A former bank employee from Massachusetts has admitted to stealing over $180,000 from the financial institution, federal officials announced Thursday. Derek Aut, a former sandwich maker at a popular sub shop in Revere, pleaded guilty to embezzling funds while working as a teller at a bank in Boston. Aut’s scheme involved forging customers’ signatures on withdrawal slips and moving money between accounts to cover his tracks, according to prosecutors.
The victims of Aut’s theft included an executive residing in Asia and a 99-year-old Boston resident. The elderly woman was the first to report Aut’s theft. Aut spent most of the stolen money on gambling at a local casino, according to the FBI.
U.S. Attorney Leah B. Foley emphasized the breach of trust by Aut, highlighting the need for vigilance in safeguarding customers’ savings. Despite advancements in bank security, Aut managed to exploit vulnerabilities within the financial institution and evade detection for a significant period of time.
Aut pleaded guilty to charges of embezzlement and identity theft, facing a potential sentence of up to 30 years in federal prison. The sentencing is scheduled for June 16, 2025. The bank terminated Aut’s employment upon discovering the theft and cooperated with the investigation.
The case serves as a reminder of the importance of internal controls in preventing financial crimes and underscores the potential risks posed by dishonest employees within financial institutions.
Aut, a former employee at a logistics company, turned to a life of crime by stealing from bank customers after frequent visits to the Encore Boston Harbor Casino in September 2023, as per the FBI. Over a seven-month period, Aut made 31 trips to the casino, spending over $100,000 in cash and losing $32,000. Despite only targeting two bank customers, Aut managed to steal over $180,000 from them combined, court documents reveal.

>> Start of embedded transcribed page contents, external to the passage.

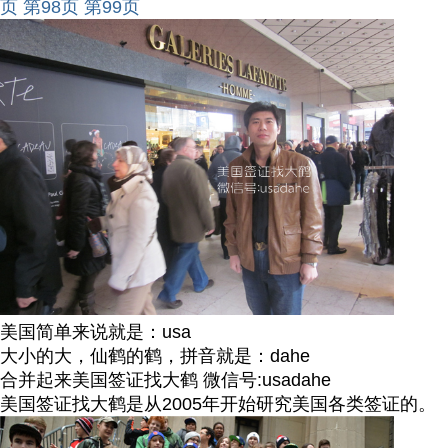
页
第98页
第99页
美国简单来说就是：usa
大小的大，仙鹤的鹤，拼音就是：dahe
合并起来美国签证找大鹤 微信号:usadahe
美国签证找大鹤是从2005年开始研究美国各类签证的。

The first victim, a 52-year-old pharmaceutical executive from Singapore, had multiple accounts at the bank branch, including a trust for her children and a Certificate of Deposit account recommended by Aut. Aut withdrew $156,000 from her account by forging her signature, resulting in nearly $17,000 in penalties for unauthorized withdrawals.
The second victim, a 99-year-old Boston resident, had almost $11,000 stolen from her account in four withdrawals. Aut allegedly used some of the money stolen from the first victim to replace funds in the second victim’s account after she reported the theft at a TD Bank branch near Boston Common.
Aut claimed he needed the stolen money to settle debts due to threats against his family. The theft amount was notably high, with experts highlighting the rarity of such occurrences in today’s banking landscape where stringent security measures are in place.
Despite advancements in security protocols and a significant decline in bank robberies over the years, Aut’s case exposed a critical flaw in the bank’s procedures, allowing him to make withdrawals without proper verification by another employee. Such lapses in oversight can pose significant risks to financial institutions, emphasizing the importance of robust internal controls and verification processes to prevent losses from insider threats.